The following quote comes from the following link which talks about eBay's scale-out architecture using autocommits. Why might they do that, when everything I've read, such as for both MySQL and its JDBC connector, says that autocommits are not good for performance, causing more writes than necessary.
It is interesting that their new architecture basically gives up on transactional databases. They say eBay has "absolutely no client side transactions", "no distributed transactions", and "auto-commit for [the] vast majority of DB writes". Instead, they apparently use "careful ordering of DB operations". It sounds like mistakes happen in this system, because they mention running "asynchronous recovery events" and "reconciliation batch" jobs, which, I assume, means asynchronous processes run over the database repairing inconsistencies.
If that is the case, how is eBay using autocommits to their advantage, and is all other knowledge on the topic wrong to suggest that autocommits are all bad?
There is often a dichotomy between performance and accuracy.
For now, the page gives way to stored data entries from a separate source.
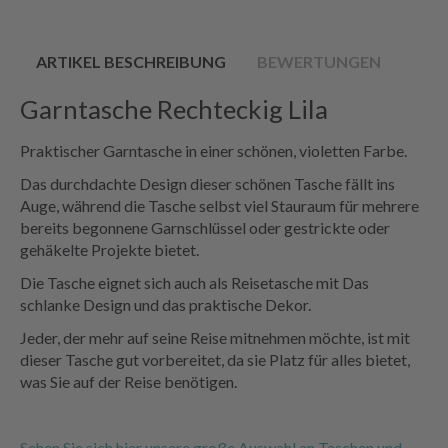
ARTIKEL BESCHREIBUNG
BEWERTUNGEN
Garntasche Rechteckig Lila
Praktischer Garntasche in einer schönen, violetten Farbe.
Das durchdachte Design dieser schönen Tasche fällt ins
Auge, während die Tasche selbst viel Stauraum für mehrere
bereits begonnene Garnschlüssel oder gestrickte oder
gehäkelte Projekte bietet.
Die Tasche eignet sich auch als Reisetasche mit Das
schlanke Design und das praktische Dekor.
Jeder, der mehr auf seine Reise mitnehmen möchte, ist mit
dieser Tasche gut vorbereitet, da sie Platz für alles bietet,
was Sie auf der Reise benötigen.
Sehen Sie sich hier unsere große Auswahl an Taschen und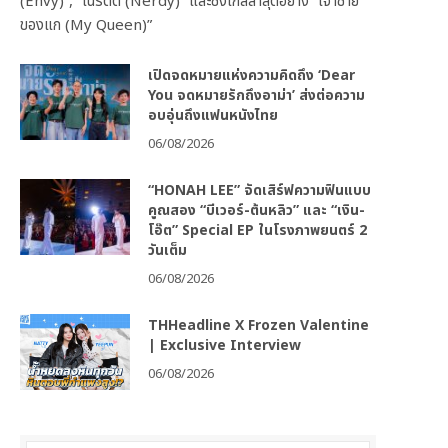
(Envy)”, “เนิร์ดดี (Nerdy)” และซิงเกิลล่าสุดอย่าง “เจ้าชาย
ของแก (My Queen)”
เปิดจดหมายแห่งความคิดถึง ‘Dear
You จดหมายรักถึงอาม่า’ ส่งต่อความ
อบอุ่นถึงแฟนหนังไทย
06/08/2026
“HONAH LEE” จัดเสิร์ฟความฟินแบบ
คูณสอง “บีเวอร์-ต้นหลิว” และ “เงิน-
โอ๊ต” Special EP ในโรงภาพยนตร์ 2
วันเต็ม
06/08/2026
THHeadline X Frozen Valentine
| Exclusive Interview
06/08/2026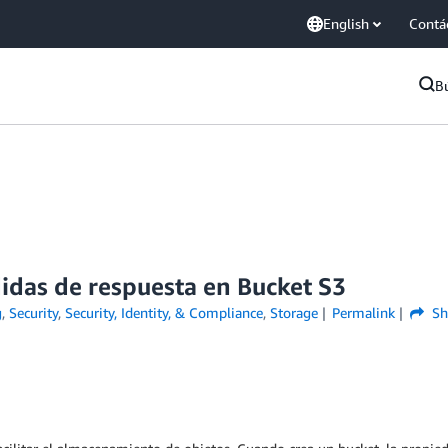
English
Contá
B
idas de respuesta en Bucket S3
g
,
Security
,
Security, Identity, & Compliance
,
Storage
Permalink
Sh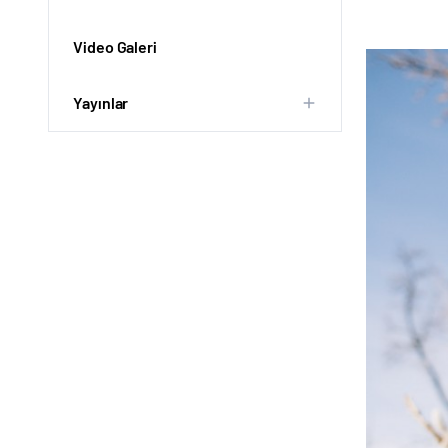
Video Galeri
Yayınlar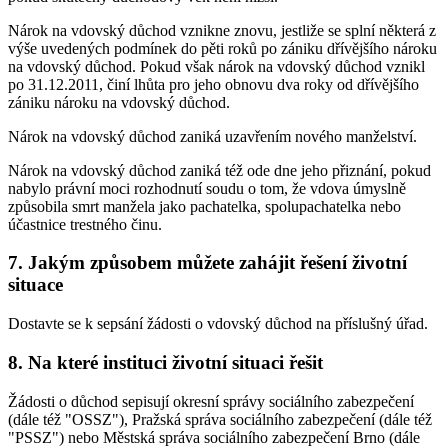
Nárok na vdovský důchod vznikne znovu, jestliže se splní některá z
výše uvedených podmínek do pěti roků po zániku dřívějšího nároku
na vdovský důchod. Pokud však nárok na vdovský důchod vznikl
po 31.12.2011, činí lhůta pro jeho obnovu dva roky od dřívějšího
zániku nároku na vdovský důchod.
Nárok na vdovský důchod zaniká uzavřením nového manželství.
Nárok na vdovský důchod zaniká též ode dne jeho přiznání, pokud
nabylo právní moci rozhodnutí soudu o tom, že vdova úmyslně
způsobila smrt manžela jako pachatelka, spolupachatelka nebo
účastnice trestného činu.
7. Jakým způsobem můžete zahájit řešení životní
situace
Dostavte se k sepsání žádosti o vdovský důchod na příslušný úřad.
8. Na které instituci životní situaci řešit
Žádosti o důchod sepisují okresní správy sociálního zabezpečení
(dále též "OSSZ"), Pražská správa sociálního zabezpečení (dále též
"PSSZ") nebo Městská správa sociálního zabezpečení Brno (dále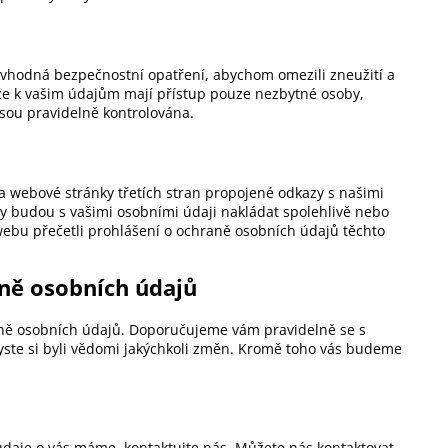
 vhodná bezpečnostní opatření, abychom omezili zneužití a
že k vašim údajům mají přístup pouze nezbytné osoby,
sou pravidelně kontrolována.
a webové stránky třetích stran propojené odkazy s našimi
y budou s vašimi osobními údaji nakládat spolehlivě nebo
ebu přečetli prohlášení o ochraně osobních údajů těchto
ně osobních údajů
ně osobních údajů. Doporučujeme vám pravidelně se s
ste si byli vědomi jakýchkoli změn. Kromě toho vás budeme
údaje o vás máme, kontaktujte nás. Můžete nás kontaktovat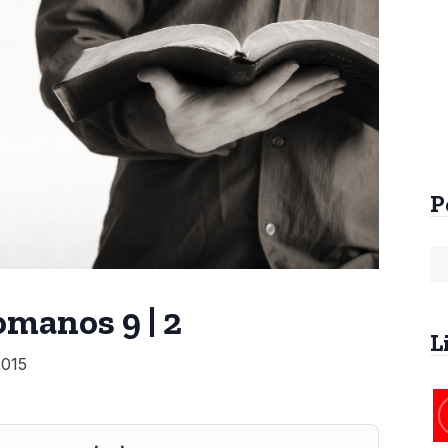
Arrebatamento Pré-
Arrebatamento An
Tribulacional na
da Tribulação
Patrística
R$
60,00
R$
25,00
P
manos 9 | 2
L
2015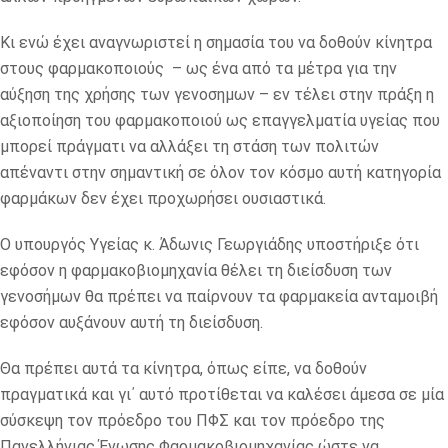
Κι ενώ έχει αναγνωριστεί η σημασία του να δοθούν κίνητρα
στους φαρμακοποιούς – ως ένα από τα μέτρα για την
αύξηση της χρήσης των γενοσημων – εν τέλει στην πράξη η
αξιοποίηση του φαρμακοποιού ως επαγγελματία υγείας που
μπορεί πράγματι να αλλάξει τη στάση των πολιτών
απέναντι στην σημαντική σε όλον τον κόσμο αυτή κατηγορία
φαρμάκων δεν έχει προχωρήσει ουσιαστικά.
Ο υπουργός Υγείας κ. Άδωνις Γεωργιάδης υποστήριξε ότι
εφόσον η φαρμακοβιομηχανία θέλει τη διείσδυση των
γενοσήμων θα πρέπει να παίρνουν τα φαρμακεία ανταμοιβή
εφόσον αυξάνουν αυτή τη διείσδυση.
Θα πρέπει αυτά τα κίνητρα, όπως είπε, να δοθούν
πραγματικά και γι΄ αυτό προτίθεται να καλέσει άμεσα σε μία
σύσκεψη τον πρόεδρο του ΠΦΣ και τον πρόεδρο της
Πανελλήνιας Ένωσης Φαρμακοβιομηχανίας ώστε να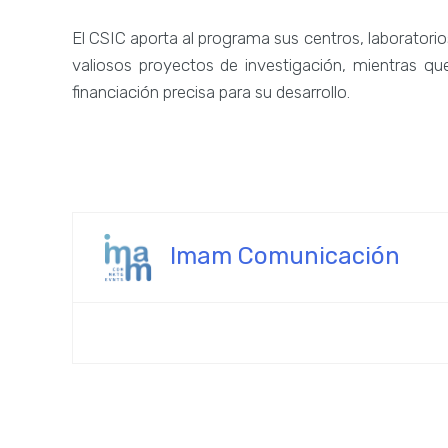
El CSIC aporta al programa sus centros, laboratorios 
valiosos proyectos de investigación, mientras qu
financiación precisa para su desarrollo.
Imam Comunicación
Getting the right answer is difficult, and sometimes people seem to think that getting an answer is good enough, whether the answer is right, wrong, or irrelevant.
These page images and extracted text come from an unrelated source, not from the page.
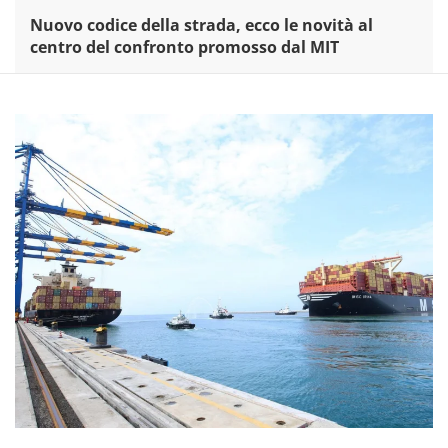
Nuovo codice della strada, ecco le novità al
centro del confronto promosso dal MIT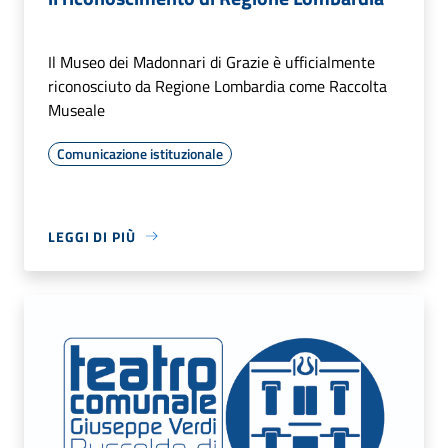
Il Museo dei Madonnari di Grazie è ufficialmente
riconosciuto da Regione Lombardia come Raccolta
Museale
Comunicazione istituzionale
LEGGI DI PIÙ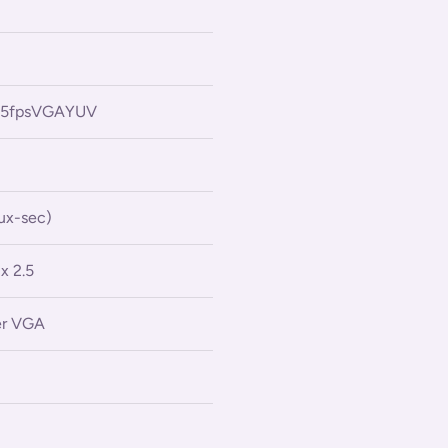
5fpsVGAYUV
Lux-sec)
 x 2.5
er VGA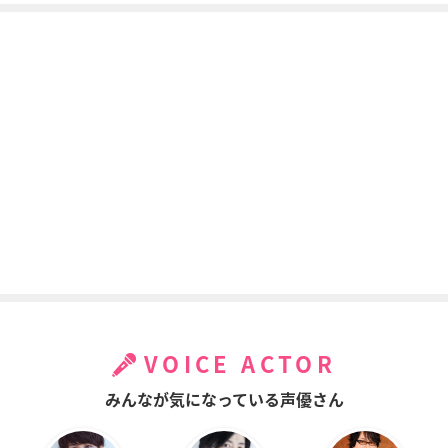
VOICE ACTOR
みんなが気になっている声優さん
I would have expected more from a company like EBay than this, but based on personal experience from years ago with mid-level management at both EBay and PayPal this might be how they handle data integrity. Using a mental model something like "get the data now, we'll get it right someday" which frightens me.
In its purest form, autocommit basically removes the database from ensuring data integrity at all, and assumes that the application will manage integrity entirely on its own. This has the advantage of greatly improving performance by ensuring that the application will never need to wait on the database because of locks, etc. That also means that unless the application carefully manages everything that accesses the database (including backup jobs), then there is no way to guarantee data integrity.
I'm not sure I understand, because every statement occurs within a transaction, regardless of autocommit?
So let's say the majority of update scenarios update only one table - in these cases, isn't leaving the autocommit on fine? And in cases where they need to update multiple tables transactionally, they could do an explicit request to start a transaction then commit - are there any problems with this approach?
The same goes for reads from multiple tables - so long as it is one statement, then wouldn't autocommit's transactional boundaries be before and after that statement, which is exactly what you want?